== Segment start ==

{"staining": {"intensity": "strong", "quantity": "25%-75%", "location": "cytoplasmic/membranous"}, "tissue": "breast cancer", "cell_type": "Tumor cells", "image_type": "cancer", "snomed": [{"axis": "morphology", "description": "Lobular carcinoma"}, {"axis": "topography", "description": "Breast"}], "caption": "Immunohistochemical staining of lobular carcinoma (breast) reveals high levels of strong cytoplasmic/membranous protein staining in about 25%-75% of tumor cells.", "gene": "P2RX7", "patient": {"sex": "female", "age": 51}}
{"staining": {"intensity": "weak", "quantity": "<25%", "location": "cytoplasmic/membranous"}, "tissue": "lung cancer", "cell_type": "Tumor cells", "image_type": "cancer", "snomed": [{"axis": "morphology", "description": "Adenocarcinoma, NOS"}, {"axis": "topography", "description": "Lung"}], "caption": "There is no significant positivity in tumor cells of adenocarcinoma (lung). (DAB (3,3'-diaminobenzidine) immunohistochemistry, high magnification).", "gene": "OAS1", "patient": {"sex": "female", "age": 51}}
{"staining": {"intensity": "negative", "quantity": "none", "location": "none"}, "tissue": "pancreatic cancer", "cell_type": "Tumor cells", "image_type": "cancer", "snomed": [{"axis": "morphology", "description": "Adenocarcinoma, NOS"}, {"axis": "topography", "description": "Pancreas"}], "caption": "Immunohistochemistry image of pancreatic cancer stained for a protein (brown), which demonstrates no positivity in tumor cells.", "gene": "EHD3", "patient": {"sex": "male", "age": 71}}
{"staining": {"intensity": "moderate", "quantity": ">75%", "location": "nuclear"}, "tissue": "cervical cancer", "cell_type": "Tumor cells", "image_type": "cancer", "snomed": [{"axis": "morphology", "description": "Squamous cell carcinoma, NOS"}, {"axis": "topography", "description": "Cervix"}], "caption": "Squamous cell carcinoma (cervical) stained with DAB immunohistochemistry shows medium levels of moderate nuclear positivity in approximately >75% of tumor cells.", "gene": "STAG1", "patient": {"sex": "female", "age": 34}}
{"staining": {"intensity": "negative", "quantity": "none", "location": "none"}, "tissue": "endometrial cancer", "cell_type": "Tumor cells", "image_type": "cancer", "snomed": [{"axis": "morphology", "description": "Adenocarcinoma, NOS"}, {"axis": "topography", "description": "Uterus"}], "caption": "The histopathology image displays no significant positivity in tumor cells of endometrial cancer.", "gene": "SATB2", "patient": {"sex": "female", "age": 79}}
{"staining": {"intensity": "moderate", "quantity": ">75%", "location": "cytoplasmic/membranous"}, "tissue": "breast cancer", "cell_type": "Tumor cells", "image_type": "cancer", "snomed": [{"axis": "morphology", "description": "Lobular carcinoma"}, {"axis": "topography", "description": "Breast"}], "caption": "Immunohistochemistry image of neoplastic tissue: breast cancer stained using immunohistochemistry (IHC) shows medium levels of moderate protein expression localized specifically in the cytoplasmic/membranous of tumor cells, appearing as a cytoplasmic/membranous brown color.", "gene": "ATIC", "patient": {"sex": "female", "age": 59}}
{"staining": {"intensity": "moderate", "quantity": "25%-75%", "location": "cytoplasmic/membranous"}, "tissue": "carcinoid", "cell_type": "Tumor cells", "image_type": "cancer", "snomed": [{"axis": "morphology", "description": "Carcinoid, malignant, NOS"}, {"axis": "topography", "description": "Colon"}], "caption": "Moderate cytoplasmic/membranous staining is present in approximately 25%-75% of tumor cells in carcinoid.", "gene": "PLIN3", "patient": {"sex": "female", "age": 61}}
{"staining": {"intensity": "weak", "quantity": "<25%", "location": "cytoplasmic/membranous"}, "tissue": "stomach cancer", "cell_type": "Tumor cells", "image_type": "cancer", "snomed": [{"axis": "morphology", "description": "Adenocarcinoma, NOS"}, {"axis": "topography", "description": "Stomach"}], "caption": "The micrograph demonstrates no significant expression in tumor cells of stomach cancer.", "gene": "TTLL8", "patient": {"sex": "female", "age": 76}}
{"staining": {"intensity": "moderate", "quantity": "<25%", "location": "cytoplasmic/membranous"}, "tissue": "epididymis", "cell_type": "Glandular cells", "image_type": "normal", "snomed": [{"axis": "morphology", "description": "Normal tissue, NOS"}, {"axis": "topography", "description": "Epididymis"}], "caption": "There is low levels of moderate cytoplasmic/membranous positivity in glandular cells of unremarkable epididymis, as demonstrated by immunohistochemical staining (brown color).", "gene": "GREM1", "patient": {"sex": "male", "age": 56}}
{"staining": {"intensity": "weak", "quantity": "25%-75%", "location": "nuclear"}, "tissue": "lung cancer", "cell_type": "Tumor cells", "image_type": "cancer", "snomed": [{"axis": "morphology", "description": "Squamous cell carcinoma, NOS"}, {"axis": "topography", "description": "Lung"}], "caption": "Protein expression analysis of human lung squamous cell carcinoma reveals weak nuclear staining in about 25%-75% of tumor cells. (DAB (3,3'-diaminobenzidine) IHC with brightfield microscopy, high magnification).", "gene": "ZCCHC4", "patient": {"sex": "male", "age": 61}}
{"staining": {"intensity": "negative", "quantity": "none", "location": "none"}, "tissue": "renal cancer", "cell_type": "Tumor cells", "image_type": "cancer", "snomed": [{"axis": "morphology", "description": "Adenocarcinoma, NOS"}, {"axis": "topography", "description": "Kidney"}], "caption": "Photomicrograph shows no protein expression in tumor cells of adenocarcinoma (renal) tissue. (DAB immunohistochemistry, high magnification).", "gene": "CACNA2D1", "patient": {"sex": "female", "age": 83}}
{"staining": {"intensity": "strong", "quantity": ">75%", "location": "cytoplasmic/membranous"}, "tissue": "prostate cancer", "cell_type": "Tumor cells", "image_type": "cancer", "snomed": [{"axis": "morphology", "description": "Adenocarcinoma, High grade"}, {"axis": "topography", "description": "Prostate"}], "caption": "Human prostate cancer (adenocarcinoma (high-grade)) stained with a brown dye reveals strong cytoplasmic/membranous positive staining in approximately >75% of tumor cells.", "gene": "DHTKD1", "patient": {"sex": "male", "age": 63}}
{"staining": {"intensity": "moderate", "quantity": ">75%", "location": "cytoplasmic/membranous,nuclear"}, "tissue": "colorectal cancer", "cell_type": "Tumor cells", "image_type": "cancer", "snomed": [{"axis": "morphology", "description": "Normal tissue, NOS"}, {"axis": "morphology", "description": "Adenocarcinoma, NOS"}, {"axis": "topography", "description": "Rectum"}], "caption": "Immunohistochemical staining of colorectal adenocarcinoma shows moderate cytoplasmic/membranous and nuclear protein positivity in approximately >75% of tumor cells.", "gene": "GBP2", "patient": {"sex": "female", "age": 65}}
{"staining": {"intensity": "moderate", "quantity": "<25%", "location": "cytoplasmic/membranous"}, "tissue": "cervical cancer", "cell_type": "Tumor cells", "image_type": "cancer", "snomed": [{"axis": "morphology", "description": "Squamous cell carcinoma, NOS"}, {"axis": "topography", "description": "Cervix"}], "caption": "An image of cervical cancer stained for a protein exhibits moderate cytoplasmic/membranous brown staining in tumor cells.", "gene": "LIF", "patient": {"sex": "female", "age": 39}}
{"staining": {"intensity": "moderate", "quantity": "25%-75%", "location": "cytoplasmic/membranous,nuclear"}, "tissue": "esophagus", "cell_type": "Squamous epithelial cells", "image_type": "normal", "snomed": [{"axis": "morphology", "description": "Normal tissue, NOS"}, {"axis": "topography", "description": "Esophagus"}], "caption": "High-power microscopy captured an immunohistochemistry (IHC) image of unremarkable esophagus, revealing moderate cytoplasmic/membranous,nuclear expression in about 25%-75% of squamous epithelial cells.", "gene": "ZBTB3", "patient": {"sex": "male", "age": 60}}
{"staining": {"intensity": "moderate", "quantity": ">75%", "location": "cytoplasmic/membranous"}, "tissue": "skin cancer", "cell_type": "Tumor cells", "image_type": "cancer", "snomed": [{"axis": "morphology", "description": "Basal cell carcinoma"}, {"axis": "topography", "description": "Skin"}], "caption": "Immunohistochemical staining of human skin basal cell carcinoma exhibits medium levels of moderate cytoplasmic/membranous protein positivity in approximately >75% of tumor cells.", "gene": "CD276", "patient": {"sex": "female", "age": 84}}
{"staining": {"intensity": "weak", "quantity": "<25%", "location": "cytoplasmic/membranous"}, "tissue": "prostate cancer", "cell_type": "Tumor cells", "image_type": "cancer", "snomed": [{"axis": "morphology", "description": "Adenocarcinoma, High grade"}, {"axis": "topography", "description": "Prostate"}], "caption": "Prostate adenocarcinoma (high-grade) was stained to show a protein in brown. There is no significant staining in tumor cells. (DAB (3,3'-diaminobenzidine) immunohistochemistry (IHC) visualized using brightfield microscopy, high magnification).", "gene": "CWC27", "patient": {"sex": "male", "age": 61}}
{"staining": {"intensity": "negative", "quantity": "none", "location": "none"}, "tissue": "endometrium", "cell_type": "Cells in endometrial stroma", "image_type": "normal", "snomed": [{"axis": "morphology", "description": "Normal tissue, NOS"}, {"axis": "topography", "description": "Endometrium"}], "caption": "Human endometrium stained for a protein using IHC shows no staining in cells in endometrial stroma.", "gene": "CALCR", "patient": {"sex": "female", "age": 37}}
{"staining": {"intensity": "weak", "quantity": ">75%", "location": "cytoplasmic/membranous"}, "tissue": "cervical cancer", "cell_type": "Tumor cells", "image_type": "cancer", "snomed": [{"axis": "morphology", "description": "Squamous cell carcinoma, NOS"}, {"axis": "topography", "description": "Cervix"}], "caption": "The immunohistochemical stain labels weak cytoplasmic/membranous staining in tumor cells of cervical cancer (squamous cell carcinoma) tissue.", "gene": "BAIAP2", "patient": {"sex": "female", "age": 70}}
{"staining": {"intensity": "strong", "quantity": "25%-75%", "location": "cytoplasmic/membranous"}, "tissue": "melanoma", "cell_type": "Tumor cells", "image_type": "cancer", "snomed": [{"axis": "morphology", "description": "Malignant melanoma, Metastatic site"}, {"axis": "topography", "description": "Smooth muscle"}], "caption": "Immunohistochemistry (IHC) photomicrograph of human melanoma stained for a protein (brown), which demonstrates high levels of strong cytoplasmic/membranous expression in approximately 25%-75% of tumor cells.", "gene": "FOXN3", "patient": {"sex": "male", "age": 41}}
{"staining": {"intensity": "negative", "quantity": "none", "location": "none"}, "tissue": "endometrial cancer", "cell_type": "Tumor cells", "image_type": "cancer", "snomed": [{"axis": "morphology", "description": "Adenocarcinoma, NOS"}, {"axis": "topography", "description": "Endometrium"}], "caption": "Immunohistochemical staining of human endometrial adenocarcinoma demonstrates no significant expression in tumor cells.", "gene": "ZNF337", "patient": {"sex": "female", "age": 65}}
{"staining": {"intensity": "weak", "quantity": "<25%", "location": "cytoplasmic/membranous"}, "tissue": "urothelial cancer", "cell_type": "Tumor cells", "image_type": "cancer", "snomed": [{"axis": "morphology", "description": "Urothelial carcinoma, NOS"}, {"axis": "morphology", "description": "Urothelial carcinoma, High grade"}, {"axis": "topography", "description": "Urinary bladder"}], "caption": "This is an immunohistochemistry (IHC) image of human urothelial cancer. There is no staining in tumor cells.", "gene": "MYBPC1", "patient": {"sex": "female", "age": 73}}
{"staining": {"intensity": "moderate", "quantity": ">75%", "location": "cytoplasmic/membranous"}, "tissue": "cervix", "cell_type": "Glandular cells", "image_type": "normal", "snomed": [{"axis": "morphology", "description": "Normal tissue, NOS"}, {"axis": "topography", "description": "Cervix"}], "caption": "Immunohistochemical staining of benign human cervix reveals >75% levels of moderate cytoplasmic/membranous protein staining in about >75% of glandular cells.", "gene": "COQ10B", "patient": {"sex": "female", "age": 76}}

== Segment end ==

• _Work instructions_
Output exactly one stretch of the listing: from the line containing "is low levels" through the line containing "expression analysis of", both end lines included.

• _Answer to the exercise_
{"staining": {"intensity": "moderate", "quantity": "<25%", "location": "cytoplasmic/membranous"}, "tissue": "epididymis", "cell_type": "Glandular cells", "image_type": "normal", "snomed": [{"axis": "morphology", "description": "Normal tissue, NOS"}, {"axis": "topography", "description": "Epididymis"}], "caption": "There is low levels of moderate cytoplasmic/membranous positivity in glandular cells of unremarkable epididymis, as demonstrated by immunohistochemical staining (brown color).", "gene": "GREM1", "patient": {"sex": "male", "age": 56}}
{"staining": {"intensity": "weak", "quantity": "25%-75%", "location": "nuclear"}, "tissue": "lung cancer", "cell_type": "Tumor cells", "image_type": "cancer", "snomed": [{"axis": "morphology", "description": "Squamous cell carcinoma, NOS"}, {"axis": "topography", "description": "Lung"}], "caption": "Protein expression analysis of human lung squamous cell carcinoma reveals weak nuclear staining in about 25%-75% of tumor cells. (DAB (3,3'-diaminobenzidine) IHC with brightfield microscopy, high magnification).", "gene": "ZCCHC4", "patient": {"sex": "male", "age": 61}}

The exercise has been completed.